Pernikahan juga akan mengantar manusia kepada ketentraman yang membebaskan diri dari kegelisahan dan rasa gundah gulana. Tapi sebaliknya rumah tangga akan menjadi sebuah neraka kecil apabila tegak di luar landasan Islam.
Secara umum Rasulullah saw. telah meletakkan rambu-rambu dalam menjatuhkan pilihan terhadap pasangan hidup yang ideal. Beliau bersabda: “Kalau ada yang meminang kepadamu, kamu senang pada akhlak dan agamanya, mak nikahlah dengannya karena kalau tidak demikian, akan menjadi fitnah dan kerusakan besar di muka bumi.” (Hadits riwayat Tirmidzi dan Ibnu Majah). Dalam riwayat lain disebutkan: “Wanita dinikahi karena empat perkara: karena hartanya, kemuliaannya, kecantikannya, dank arena agamanya. Maka pilihlah yang beragama, niscaya anda memperoleh keberkahan.” (Bukhari dan Muslim)
Imam al-Ghazali berpendapat bahwa seseorang yang berniat menikah hendaknya mengutus kurier yang jujur dan dapat dipercaya untuk meneliti akhlaq dan tabiat orang yang akan dijadikan sebagai suami/isteri. Beliau berkata: “Perhatikan bagaimana agamanya, pendiriannya, budi pekertinya, kejujurannya, keluarga dekat pengasuh di rumahnya. Begitu pula dengan ketekunannya dalam shalat berjamaah dan kejujurannya dalam berjual-beli serta di tempat bekerja dan hendaklah dititikberatkan pada agamanya, bukan hartanya.”

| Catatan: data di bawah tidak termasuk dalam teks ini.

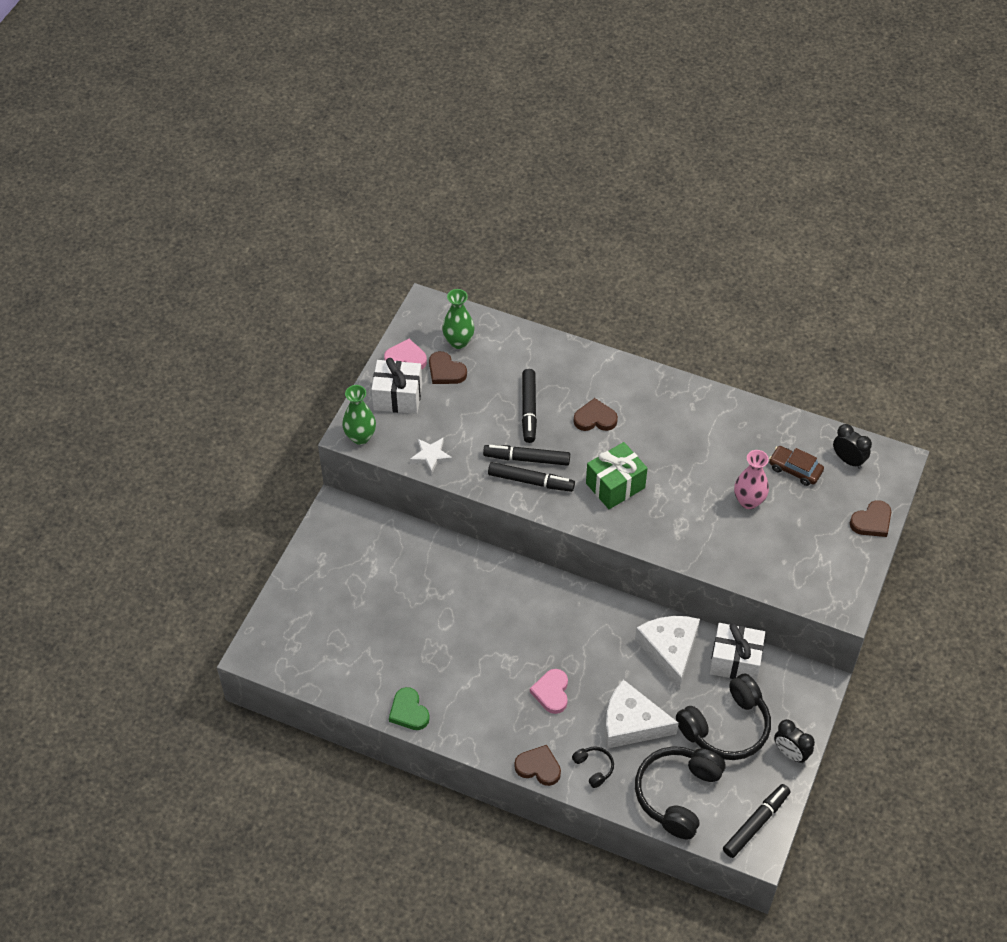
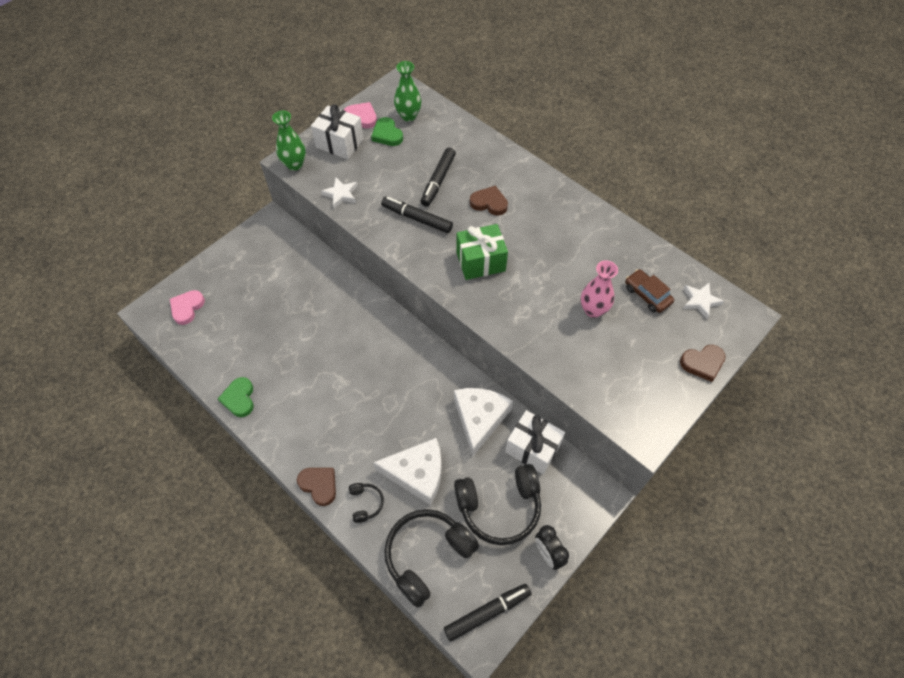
camera: 20 degrees right, 5 degrees up
brown heart [429,351,467,384] -> green heart [371,117,403,146]
black marker [488,462,575,492] -> none
pink heart [530,669,568,714] -> pink heart moved to [170,290,205,325]
white cheese [605,679,679,749] -> white cheese turned 150 degrees clockwise [373,438,442,505]
black clock [833,424,872,469] -> white star [683,283,724,319]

Saran kami, anda perlu melibatkan keluarga dan orang-orang terpercaya untuk membantu anda dalam menentukan pilihan. Jika anda menentukan pilihan melalui pacaran, dikhawatirkan anda akan terjebak dalam permainan emosional dan irrasional sesaat. Wallahu a’lam.

Mudah-mudahan ini manfaat dan Allah meridhoi kita semua.